- Title: Professor and Associate Director
- Board member of: International Association for Sports and Leisure Facilities

Academic background
- Education: Wesleyan University (BA, 1996); University of Minnesota (PhD, 2003);

Academic work
- Discipline: Architecture, urban development
- Sub-discipline: Sport architecture, skyscrapers, political economy of architecture
- Institutions: Ohio State University, Georgia Institute of Technology

= Benjamin Flowers =

American architecture scholar

Benjamin Flowers is an American architecture scholar, author, and academic administrator. He is professor and former associate director at The Ohio State University's Knowlton School. His work focuses on the intersections of architecture, politics, and urban development, particularly within the context of sports stadiums and skyscrapers. Flowers is a member of the executive board of the International Association for Sports and Leisure Facilities (IAKS).

== Early life and education ==
Flowers earned a Bachelor of Arts from Wesleyan University (1996) and a Doctor of Philosophy from the University of Minnesota (2003).

== Career ==
Flowers began his career as a technical information specialist at the Library of Congress (2004–2005).

In 2005, Flowers joined the Georgia Institute of Technology's School of Architecture as an assistant professor. He was promoted to associate professor with tenure in 2011 and a full professor in 2017. He received the College of Design's Georgia Power Professor of Excellence Award (2012) and the School of Architecture's Dean William Fash Teaching Excellence Award (2017). During his time at Georgia Tech, he served as director of Stadia Lab (2014–2019), director of undergraduate studies (2013–2014), was part of the second cohort of the Emerging Leaders Program at Georgia Tech (2017), a Provost's Teaching and Learning Fellow in the College of Design (2018), and associate vice provost for advocacy and conflict resolution (2018–2019).

#### Description of the task
Answer these questions using the profile of Benjamin Flowers:
(a) From which university did Flowers receive his Doctor of Philosophy, and in what year?
(b) What position did he hold at the Library of Congress?
(c) Which award did he receive in 2012?

#### Dataset extract
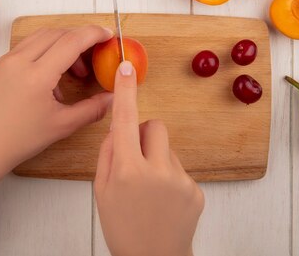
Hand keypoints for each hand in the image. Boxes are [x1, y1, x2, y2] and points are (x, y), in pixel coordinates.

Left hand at [0, 25, 114, 186]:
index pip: (71, 41)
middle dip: (79, 39)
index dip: (93, 34)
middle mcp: (19, 61)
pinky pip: (26, 48)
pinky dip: (44, 52)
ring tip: (72, 72)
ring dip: (61, 44)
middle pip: (57, 33)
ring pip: (40, 37)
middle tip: (93, 55)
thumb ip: (92, 109)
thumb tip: (114, 97)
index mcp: (37, 76)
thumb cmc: (21, 139)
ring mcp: (5, 60)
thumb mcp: (62, 126)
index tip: (108, 35)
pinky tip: (50, 79)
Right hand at [94, 61, 204, 255]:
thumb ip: (107, 154)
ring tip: (150, 189)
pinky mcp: (196, 190)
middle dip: (143, 133)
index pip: (125, 120)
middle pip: (154, 126)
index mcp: (127, 171)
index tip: (127, 69)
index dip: (125, 91)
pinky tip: (164, 200)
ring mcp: (180, 181)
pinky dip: (170, 177)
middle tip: (135, 157)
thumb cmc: (123, 229)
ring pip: (167, 148)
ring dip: (157, 158)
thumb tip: (118, 129)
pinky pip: (180, 167)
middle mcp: (157, 171)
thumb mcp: (101, 191)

#### The answer
(a) The University of Minnesota, in 2003.
(b) Technical information specialist, from 2004 to 2005.
(c) The College of Design's Georgia Power Professor of Excellence Award.